I set the laptop on the small table beside the daybed, and let myself just admire her. I lost track of time entirely as the image before me melded with the memory of this morning, forming newborn dreams of times to come.
Would the light in Venice make her skin more golden? Would the pink lights of Paris give her blush a deeper nuance? I wanted the lights of all the world to kiss her skin while she stood at my side.
Would she enjoy silk or satin sheets more as we fucked our way around the world, checking off countries and escapades as markers of a life well-loved and lived together? In the spotlight of my mind there was only her, and then us, together as one now and forever, everything else was black.

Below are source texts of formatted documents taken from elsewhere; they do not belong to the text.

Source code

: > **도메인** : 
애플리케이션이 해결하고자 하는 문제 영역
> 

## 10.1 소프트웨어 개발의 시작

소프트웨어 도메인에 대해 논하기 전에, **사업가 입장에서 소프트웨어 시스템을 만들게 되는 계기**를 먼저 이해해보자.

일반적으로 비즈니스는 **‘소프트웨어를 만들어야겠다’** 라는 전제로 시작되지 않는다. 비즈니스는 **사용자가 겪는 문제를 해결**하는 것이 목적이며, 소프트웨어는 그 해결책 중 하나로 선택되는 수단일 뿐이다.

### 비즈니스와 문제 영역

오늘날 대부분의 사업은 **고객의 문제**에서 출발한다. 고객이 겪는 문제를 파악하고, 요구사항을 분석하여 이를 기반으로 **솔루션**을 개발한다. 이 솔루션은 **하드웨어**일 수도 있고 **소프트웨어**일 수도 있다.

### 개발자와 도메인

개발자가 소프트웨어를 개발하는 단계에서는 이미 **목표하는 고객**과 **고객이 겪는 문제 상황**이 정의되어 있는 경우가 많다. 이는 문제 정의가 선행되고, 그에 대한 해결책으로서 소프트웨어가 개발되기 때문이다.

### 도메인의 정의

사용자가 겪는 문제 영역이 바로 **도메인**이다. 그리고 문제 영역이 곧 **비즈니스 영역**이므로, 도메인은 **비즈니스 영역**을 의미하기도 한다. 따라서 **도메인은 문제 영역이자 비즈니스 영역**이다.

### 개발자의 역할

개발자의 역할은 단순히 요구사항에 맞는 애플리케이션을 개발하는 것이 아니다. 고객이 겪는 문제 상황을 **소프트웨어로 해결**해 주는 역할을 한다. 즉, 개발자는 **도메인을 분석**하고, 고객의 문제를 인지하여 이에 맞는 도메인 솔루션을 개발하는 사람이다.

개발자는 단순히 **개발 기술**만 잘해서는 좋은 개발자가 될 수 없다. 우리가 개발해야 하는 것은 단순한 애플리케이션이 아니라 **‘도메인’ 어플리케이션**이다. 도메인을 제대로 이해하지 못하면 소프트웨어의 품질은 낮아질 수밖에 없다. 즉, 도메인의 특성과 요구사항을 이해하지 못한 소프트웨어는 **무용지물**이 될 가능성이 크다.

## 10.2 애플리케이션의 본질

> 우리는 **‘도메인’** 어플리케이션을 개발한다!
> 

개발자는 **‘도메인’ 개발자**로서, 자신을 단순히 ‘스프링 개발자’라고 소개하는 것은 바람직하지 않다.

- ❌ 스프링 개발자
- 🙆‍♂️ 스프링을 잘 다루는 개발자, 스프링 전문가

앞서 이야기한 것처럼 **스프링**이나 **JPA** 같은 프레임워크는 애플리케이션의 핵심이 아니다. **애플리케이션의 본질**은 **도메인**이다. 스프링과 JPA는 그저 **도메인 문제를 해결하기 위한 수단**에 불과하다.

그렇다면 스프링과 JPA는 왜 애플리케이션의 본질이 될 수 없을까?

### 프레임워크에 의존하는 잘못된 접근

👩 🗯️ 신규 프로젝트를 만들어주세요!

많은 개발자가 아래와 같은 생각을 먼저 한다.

I didn’t know I’d moved until I was behind her. I’d said I would leave her alone when this had started, but thinking of the glint in her eye, maybe she’d known from the beginning how this was going to go. “Thank God,” she sighed, feeling me behind her. She leaned back, almost wallowing against me. “What the fuck took you so long?”
9-The Gravity of My Mind
Annie
He had no idea what he’d just said to me, when he’d asked me to be his muse. There was so much I wanted to tell him, but I didn’t know how. I loved the idea of being his muse, even more than I loved the way his laptop was raised up off his lap when I turned back from the stereo. Combined with the slackness of his jaw as his eyes followed me, it was hard to pretend that nothing unusual was going on. I could feel his eyes on me, and it gave me goosebumps.